I also examined some more company specific data from ShaleProfile for the Marcellus:

Coterra; Marcellus; wells; production; gas

Novi / Shaleprofile

In the more recent years, the production decline over the first year of the new wells appear to be steepening. Looking at total production divided over total wells in place, it appears that 2019 was the most recent peak year, with slight declines following since then.

These are of course circumstantial observations as only Coterra knows what it can expect from its remaining inventory. However, what bothers me a bit is that while other companies are more transparent about their years of remaining inventory, as well as the assumptions under which it is economical, Coterra appears so far be silent. See, for example, a chart from Range Resources’ presentation:

Range Resources Presentation; natural gas inventory life

Range Resources Presentation

The combined Coterra company is of course less than a year old, so let’s hope we are going to see more detail in their future presentations and guidance.

The case for American LNG

The geopolitical issues in Europe will likely provide robust support for U.S. natural gas for a while. As of the time of writing, the January 2024 Dutch TTF natural gas contract was at about $63/mmbtu, after briefly going above $100/mmbtu.
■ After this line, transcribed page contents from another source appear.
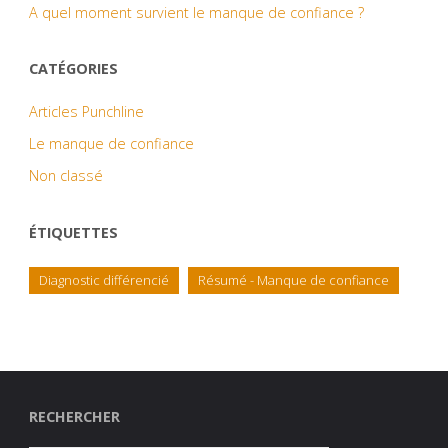
A quel moment survient le manque de confiance ?
CATÉGORIES
Articles Punchline
Le manque de confiance
Non classé
ÉTIQUETTES
Diagnostic différencié
Résumé - Manque de confiance
RECHERCHER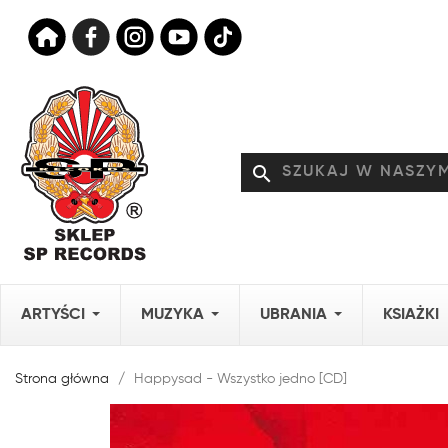
search
ARTYŚCI
MUZYKA
UBRANIA
KSIAŻKI
Strona główna
Happysad - Wszystko jedno [CD]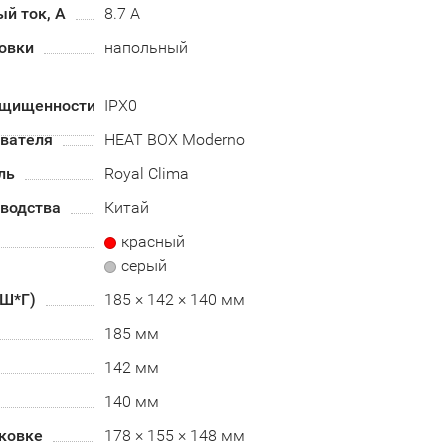
й ток, А
8.7 А
овки
напольный
ащищенности
IPX0
евателя
HEAT BOX Moderno
ль
Royal Clima
зводства
Китай
красный
серый
*Ш*Г)
185 × 142 × 140 мм
185 мм
142 мм
140 мм
аковке
178 × 155 × 148 мм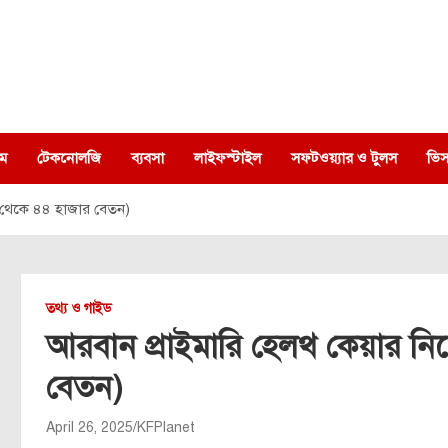
ম
টেকনোলজি
ব্যবসা
লাইফস্টাইল
সফটওয়্যার ও টুলস
ভিস
৫ থেকে ৪৪ হাজার বেতন)
তথ্য ও গাইড
আরবান প্রাইমারি হেলথ কেয়ার ন
বেতন)
April 26, 2025
KFPlanet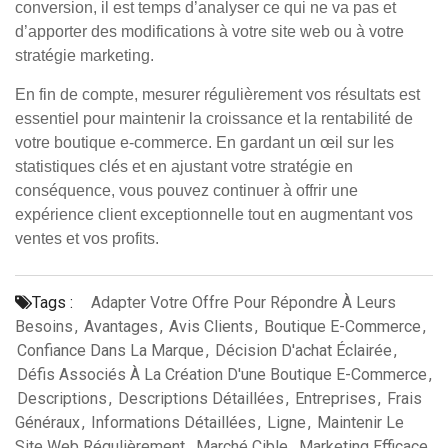
conversion, il est temps d’analyser ce qui ne va pas et
d’apporter des modifications à votre site web ou à votre
stratégie marketing.
En fin de compte, mesurer régulièrement vos résultats est
essentiel pour maintenir la croissance et la rentabilité de
votre boutique e-commerce. En gardant un œil sur les
statistiques clés et en ajustant votre stratégie en
conséquence, vous pouvez continuer à offrir une
expérience client exceptionnelle tout en augmentant vos
ventes et vos profits.
Tags :
Adapter Votre Offre Pour Répondre À Leurs
Besoins
,
Avantages
,
Avis Clients
,
Boutique E-Commerce
,
Confiance Dans La Marque
,
Décision D'achat Éclairée
,
Défis Associés À La Création D'une Boutique E-Commerce
,
Descriptions
,
Descriptions Détaillées
,
Entreprises
,
Frais
Généraux
,
Informations Détaillées
,
Ligne
,
Maintenir Le
Site Web Régulièrement
,
Marché Cible
,
Marketing Efficace
,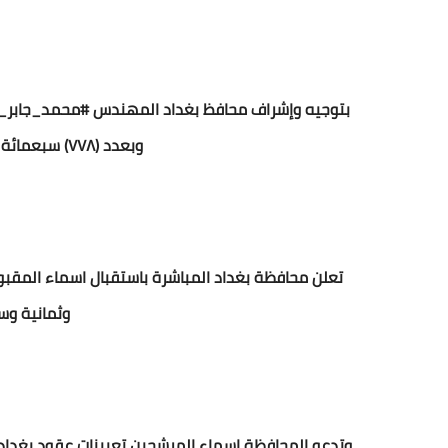
وبعدد (٧٧٨) سبعمائة وثمانية وسبعين مرشحاً للتعاقد.
وثمانية وسب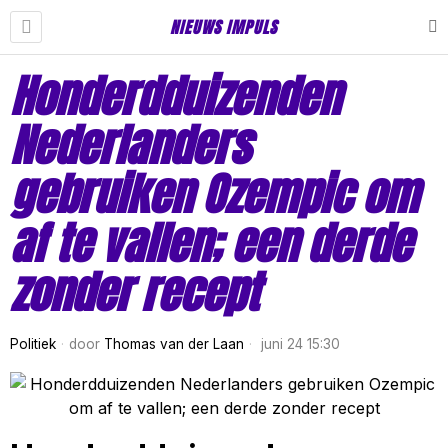
NIEUWS IMPULS
Honderdduizenden
Nederlanders
gebruiken Ozempic om
af te vallen; een derde
zonder recept
Politiek
door
Thomas van der Laan
juni 24 15:30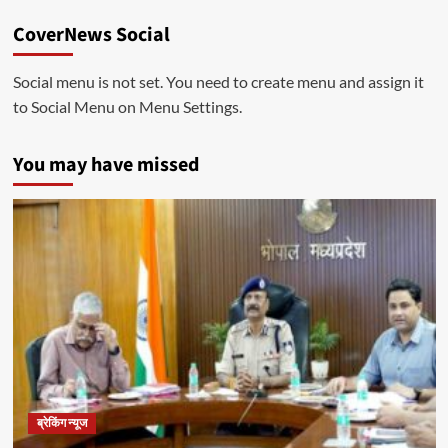
CoverNews Social
Social menu is not set. You need to create menu and assign it
to Social Menu on Menu Settings.
You may have missed
ब्रेकिंग न्यूज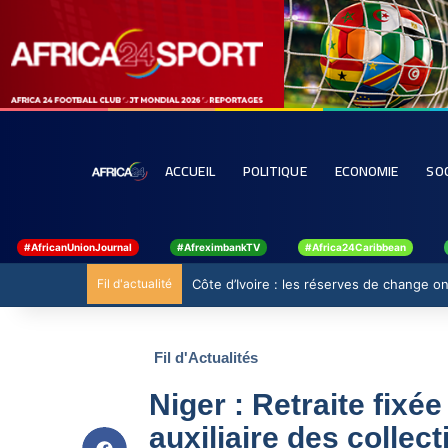
ACCUEIL
POLITIQUE
ECONOMIE
SO
#AfricanUnionJournal
#AfreximbankTV
#Africa24Caribbean
Fil d'actualité
Côte d’Ivoire : les réserves de change ont
Fil d'Actualités
Niger : Retraite fixé
auxiliaire des collecti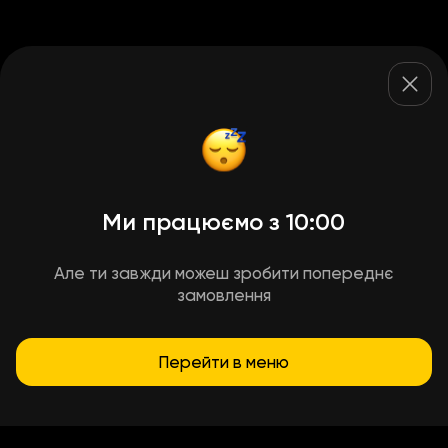
Ми працюємо з 10:00
Але ти завжди можеш зробити попереднє
замовлення
Перейти в меню
Умови доставки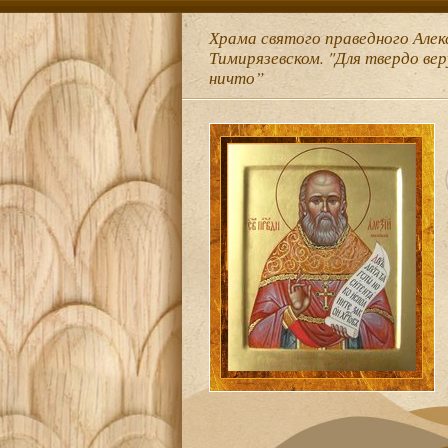
Храма святого праведного Алек
Тимирязевском. "Для твердо ве
ничто”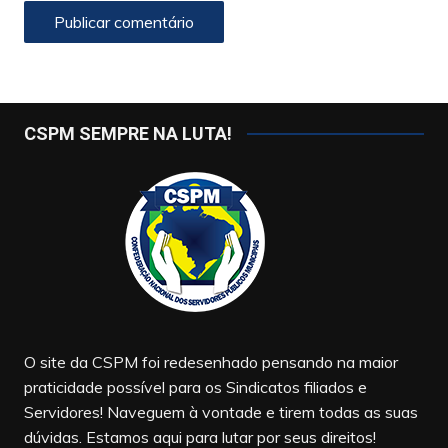
CSPM SEMPRE NA LUTA!
O site da CSPM foi redesenhado pensando na maior
praticidade possível para os Sindicatos filiados e
Servidores! Naveguem à vontade e tirem todas as suas
dúvidas. Estamos aqui para lutar por seus direitos!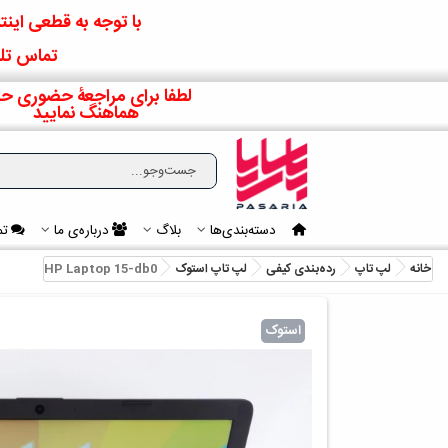
با توجه به قطعی اینتر
تماس تلف
لطفا برای مراجعۀ حضوری حت
هماهنگ نمایید
دسته‌بندی‌ها
بلاگ
درباره‌ی ما
تم
خانه
لپ تاپ
رده‌بندی کیفی
لپ‌ تاپ استوک
HP Laptop 15-db0
استوک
Ultimately, it doesn’t matter if European gas is at $100, $60 or even just $25. Liquefaction costs are probably about $3/mmbtu on average and regasification is less than $1, so the arbitrage between U.S. and European gas prices will persist.

The constraint is of course our limited export infrastructure. However, the International Gas Union projects that global liquefaction capacity will increase from 500 mtpa to over 900 mtpa by 2027:

LNG global liquefaction capacity forecast

International Gas Union

Most of it, as the chart shows, will come from North America. Ignoring the Freeport LNG outage, the U.S. seems to export about 11-12% of its domestic gas production via LNG. By 2027 this could maybe be 15-20% if production remains steady.

The long-term trend for U.S. gas producers is positive and at this point I doubt we will see $2 or $3 gas soon. However, whether the long-term equilibrium price will settle at $5-6 or at $9-10 makes a big difference for the valuation of companies like Coterra.

Shareholder returns

One positive for Coterra has been its generous cash return policy, mostly through a variable dividend and buybacks:

  • 80% of FCF returned to shareholders in Q2
  • base plus variable dividend at combined 9% annual yield
  • repurchased $303 million worth of shares

Investors have shown a preference for oil and gas companies that are transparent about their cash return strategy. However, both the variable dividend and the buyback targets are defined relatively to FCF. So the main question remains if FCF projections should be based on $9-10 or $5-6 natural gas.

Conclusion

Coterra Energy is a nice way to get exposure to the U.S. natural gas prices. The company is weighted much more toward dry gas than oil or liquids and has a light hedge book.

However, the company’s valuation is not really cheap when looking at the 2023 and beyond natural gas pricing implied by futures markets. Coterra only appears cheap if we have reasons to believe that the $9-$10/mmbtu gas pricing will stay around for the 2020s.